BERKELEY, Calif., Feb. 19 -- The first 3-D global map of the protein structure universe has been created by researchers with the Lawrence Berkeley National Laboratory (Berkeley Lab) and the University of California (UC) at Berkeley. They says the map provides important insight into the evolution and demographics of protein structures and may help scientists identify the functions of newly discovered proteins.
Sung-Hou Kim, a chemist with Berkeley Lab's Physical Biosciences Div. and UC Berkeley's Chemistry Department, led the development of the map.
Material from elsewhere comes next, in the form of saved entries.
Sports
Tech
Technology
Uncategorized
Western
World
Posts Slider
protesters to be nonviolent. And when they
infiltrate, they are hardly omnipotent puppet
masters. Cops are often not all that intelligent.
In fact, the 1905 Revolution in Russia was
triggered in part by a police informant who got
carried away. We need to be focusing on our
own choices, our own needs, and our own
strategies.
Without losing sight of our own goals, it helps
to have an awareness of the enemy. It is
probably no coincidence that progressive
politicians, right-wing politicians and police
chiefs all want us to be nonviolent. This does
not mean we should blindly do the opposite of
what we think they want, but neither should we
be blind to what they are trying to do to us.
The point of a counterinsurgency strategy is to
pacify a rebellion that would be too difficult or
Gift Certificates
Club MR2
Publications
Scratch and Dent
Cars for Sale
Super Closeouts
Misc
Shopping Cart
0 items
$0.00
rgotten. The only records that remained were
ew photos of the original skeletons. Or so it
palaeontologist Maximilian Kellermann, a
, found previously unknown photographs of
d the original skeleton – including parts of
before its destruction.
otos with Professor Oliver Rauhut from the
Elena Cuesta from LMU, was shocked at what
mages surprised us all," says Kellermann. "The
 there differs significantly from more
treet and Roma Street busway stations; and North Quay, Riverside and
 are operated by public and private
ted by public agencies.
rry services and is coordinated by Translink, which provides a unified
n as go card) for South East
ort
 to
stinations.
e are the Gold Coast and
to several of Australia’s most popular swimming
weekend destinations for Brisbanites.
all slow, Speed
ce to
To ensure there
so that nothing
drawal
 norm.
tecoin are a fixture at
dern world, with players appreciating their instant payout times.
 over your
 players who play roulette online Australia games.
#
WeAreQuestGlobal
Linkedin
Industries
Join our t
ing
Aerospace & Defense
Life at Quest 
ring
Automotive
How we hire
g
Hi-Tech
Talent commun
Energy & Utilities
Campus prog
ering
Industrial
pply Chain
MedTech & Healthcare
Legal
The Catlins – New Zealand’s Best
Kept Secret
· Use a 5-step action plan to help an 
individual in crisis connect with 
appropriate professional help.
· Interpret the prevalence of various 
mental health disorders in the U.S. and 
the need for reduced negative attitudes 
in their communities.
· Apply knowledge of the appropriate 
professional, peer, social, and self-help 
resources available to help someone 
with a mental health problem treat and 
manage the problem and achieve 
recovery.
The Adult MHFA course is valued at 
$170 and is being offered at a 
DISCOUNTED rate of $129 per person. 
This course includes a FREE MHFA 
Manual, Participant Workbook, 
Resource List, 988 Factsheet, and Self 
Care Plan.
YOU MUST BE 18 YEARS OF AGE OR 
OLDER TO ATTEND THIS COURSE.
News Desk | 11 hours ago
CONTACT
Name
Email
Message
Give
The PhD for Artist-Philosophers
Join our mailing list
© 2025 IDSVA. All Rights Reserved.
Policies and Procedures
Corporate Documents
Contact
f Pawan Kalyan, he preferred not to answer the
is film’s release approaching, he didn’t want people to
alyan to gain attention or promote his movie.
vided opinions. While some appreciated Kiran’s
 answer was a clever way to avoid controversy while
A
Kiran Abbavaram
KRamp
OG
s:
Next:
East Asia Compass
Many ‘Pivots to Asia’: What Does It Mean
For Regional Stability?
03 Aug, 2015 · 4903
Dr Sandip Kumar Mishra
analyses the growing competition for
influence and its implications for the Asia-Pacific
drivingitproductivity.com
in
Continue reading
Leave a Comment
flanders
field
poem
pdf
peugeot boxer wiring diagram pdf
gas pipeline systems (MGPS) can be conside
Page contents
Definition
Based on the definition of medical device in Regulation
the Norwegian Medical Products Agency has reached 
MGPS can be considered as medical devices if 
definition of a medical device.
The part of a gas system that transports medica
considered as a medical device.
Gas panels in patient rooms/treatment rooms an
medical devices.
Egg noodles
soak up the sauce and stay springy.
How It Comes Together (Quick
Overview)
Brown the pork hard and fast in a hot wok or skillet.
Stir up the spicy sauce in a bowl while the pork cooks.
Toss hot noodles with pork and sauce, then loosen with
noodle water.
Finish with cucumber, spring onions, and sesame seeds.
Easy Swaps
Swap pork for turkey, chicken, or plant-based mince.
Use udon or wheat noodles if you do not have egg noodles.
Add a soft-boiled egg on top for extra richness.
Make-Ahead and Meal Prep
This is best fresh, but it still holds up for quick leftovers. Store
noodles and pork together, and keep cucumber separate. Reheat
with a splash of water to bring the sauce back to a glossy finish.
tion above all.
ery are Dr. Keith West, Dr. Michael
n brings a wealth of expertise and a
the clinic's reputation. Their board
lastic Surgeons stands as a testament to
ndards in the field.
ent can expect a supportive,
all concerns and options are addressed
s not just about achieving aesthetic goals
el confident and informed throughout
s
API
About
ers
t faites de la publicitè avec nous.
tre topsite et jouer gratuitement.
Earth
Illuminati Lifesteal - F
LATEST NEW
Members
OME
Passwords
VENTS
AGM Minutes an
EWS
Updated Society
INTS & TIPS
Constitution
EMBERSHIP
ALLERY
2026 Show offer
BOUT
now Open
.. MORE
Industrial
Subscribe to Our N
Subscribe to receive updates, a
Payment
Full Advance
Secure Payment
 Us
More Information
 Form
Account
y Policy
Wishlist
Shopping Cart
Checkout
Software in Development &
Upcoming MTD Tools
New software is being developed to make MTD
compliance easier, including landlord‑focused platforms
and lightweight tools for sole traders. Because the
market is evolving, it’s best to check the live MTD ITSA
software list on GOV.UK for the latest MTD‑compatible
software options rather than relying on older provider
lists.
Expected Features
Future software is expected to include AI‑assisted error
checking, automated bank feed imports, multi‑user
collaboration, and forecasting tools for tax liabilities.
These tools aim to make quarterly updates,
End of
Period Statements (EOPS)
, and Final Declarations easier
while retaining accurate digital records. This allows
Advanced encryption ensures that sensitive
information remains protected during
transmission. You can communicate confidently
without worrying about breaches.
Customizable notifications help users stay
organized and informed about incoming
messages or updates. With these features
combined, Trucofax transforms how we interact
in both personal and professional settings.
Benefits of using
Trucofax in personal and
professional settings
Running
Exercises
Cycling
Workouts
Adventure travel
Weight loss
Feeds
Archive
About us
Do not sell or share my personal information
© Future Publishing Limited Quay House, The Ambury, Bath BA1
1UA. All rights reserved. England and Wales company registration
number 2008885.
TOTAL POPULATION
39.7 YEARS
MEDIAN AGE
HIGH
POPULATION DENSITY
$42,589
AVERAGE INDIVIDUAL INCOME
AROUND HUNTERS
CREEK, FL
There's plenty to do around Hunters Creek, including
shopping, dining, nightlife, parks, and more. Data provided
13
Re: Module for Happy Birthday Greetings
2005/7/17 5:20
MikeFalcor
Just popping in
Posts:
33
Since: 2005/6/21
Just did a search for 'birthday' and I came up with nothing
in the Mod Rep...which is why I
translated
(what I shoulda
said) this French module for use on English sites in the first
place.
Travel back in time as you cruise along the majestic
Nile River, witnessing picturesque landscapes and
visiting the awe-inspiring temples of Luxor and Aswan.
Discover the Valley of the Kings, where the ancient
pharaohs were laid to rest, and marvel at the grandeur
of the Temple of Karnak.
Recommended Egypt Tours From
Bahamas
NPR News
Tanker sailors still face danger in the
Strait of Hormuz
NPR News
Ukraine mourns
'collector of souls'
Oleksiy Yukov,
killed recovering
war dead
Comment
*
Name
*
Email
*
He said he was surprised how closely the map, which is based solely on empirical data and a mathematical formula, mirrored the widely used Structural Classification System of Proteins (SCOP), which is based on the visual observations of scientists who have been solving protein structures.
"Our map shows that protein folds are broadly grouped into four different classes that correspond to the four classes of protein structures defined by SCOP," Kim said. "Some have argued that there are really only three classes of protein fold structures, but now we can mathematically prove there are four."
Protein folds are recurring structural motifs or "domains" that underlie all protein architecture. Since architecture and function go hand-in-hand for proteins, solving what a protein’s structure looks like is a big step toward knowing what that protein does.
The 3-D map holds promise for a number of areas of biology and biomedical research, including the design of more effective pharmaceutical drugs that have fewer side-effects, the researchers said. The map is described in the Feb. 18 early edition of the Proceedings of the National Academy of Sciences.